## [WORK ORDER 1]
For the Brookes strategy text below, say whether each statement agrees with it, answering yes or no and quoting the deciding words: (a) The Student Learning Experience Strategy proposes eight strategic activities. (b) Data from the Unite Survey show that students want larger teaching groups. (c) The e-learning strategy suggests that staff should personally experience Web 2.0 technologies.
## [WORK ORDER 2]
Carry on the Brookes strategy text below, picking up after its final sentence.

## [TEXT SEGMENT]
How suitable is Wimba Classroom as an online learning tool and as a medium for producing Reusable Learning Objects?

The Brookes Student Learning Experience Strategy (Oxford Brookes University, 2006) proposes eight strategic activities to guide its future planning.  These include increasing the diversity of the student body, developing the quality and diversity of staff and making more effective use of Brookes' facilities.  The Strategy then suggests that it is seeking to establish learning environments that provide students with the opportunity to use technologies to enhance their particular learning styles. 

Data gathered from the Unite Survey supports this and confirms that students want more access to technology, smaller teaching groups and more lecturer contact time. 

The Green Paper: University strategy 2010 to 2020 further confirms this activity but asks the question how do we achieve it? 

The Brookes e-learning strategy proposes that Brookes' students should be digitally literate and capable of using an ever expanding range of digital technologies.  In order to be able to achieve this, the strategy suggests that staff should personally experience Web 2.0 technologies (e.g. wikis for collaborative learning) so that they can inform their students. 

With the increasing growth and therein importance of e-learning as part of both a blended learning environment and a wholly online learning environment at Brookes, there is a definite need to improve staff e-learning skills.

## [DATA EXCERPT]
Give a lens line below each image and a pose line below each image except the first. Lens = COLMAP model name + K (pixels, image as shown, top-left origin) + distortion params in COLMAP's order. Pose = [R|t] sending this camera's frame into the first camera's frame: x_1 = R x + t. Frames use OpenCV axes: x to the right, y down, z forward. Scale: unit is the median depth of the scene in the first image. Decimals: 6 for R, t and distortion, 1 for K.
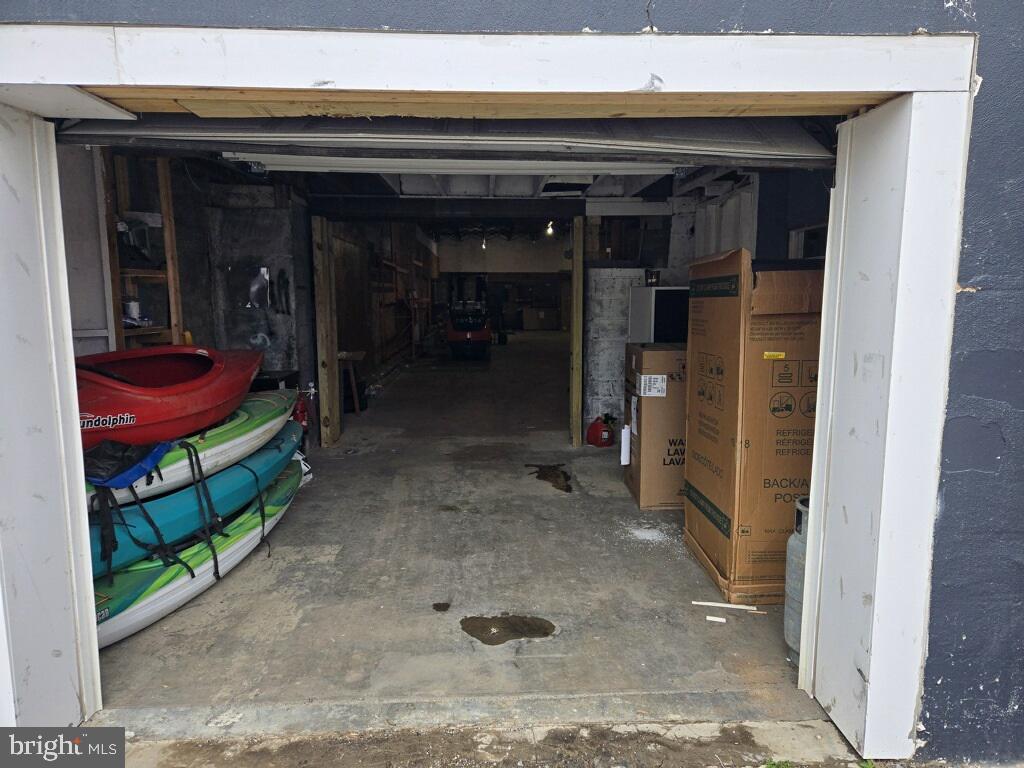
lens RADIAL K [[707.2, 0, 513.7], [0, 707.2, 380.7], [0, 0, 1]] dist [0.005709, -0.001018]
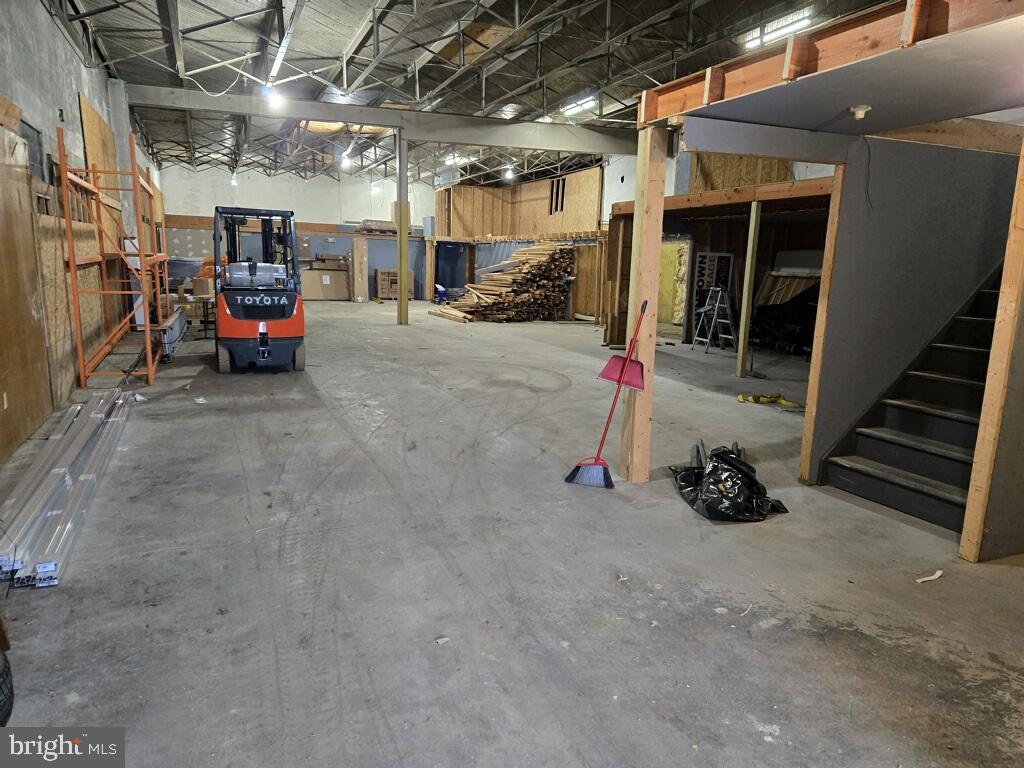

## [OUTPUT 1]
(a) Yes: "proposes eight strategic activities to guide its future planning"
(b) No: "smaller teaching groups"
(c) Yes: "staff should personally experience Web 2.0 technologies"

## [OUTPUT 2]
The Media Workshop is responsible for training staff to use all aspects of e-learning at Brookes and as such it has developed a wide range of courses that staff can attend for free.  The sessions run several times a semester and are available at different times and dates to try to accommodate staff needs.  However, over the past few years there has been a significant decrease in the number of staff attending the traditional face to face e-learning training sessions.   Through the use of questionnaires it has been established that one of the reasons for this poor attendance is the lack of time available for the traditional face to face sessions. Respondents felt that the benefits they would receive from attending the sessions did not out weigh the time costs they would incur and therefore they chose not to attend.  Respondents from campuses other than Headington suggested that the sessions might be delivered in an online format to negate the need to travel to Headington. Another issue with the scheduled sessions was that if staff did not use the skills they had learned at the sessions they soon forgot what they had learned.  Therefore interest was expressed in the idea of RLOS that could be used repeatedly to consolidate staff learning as and when staff needed them.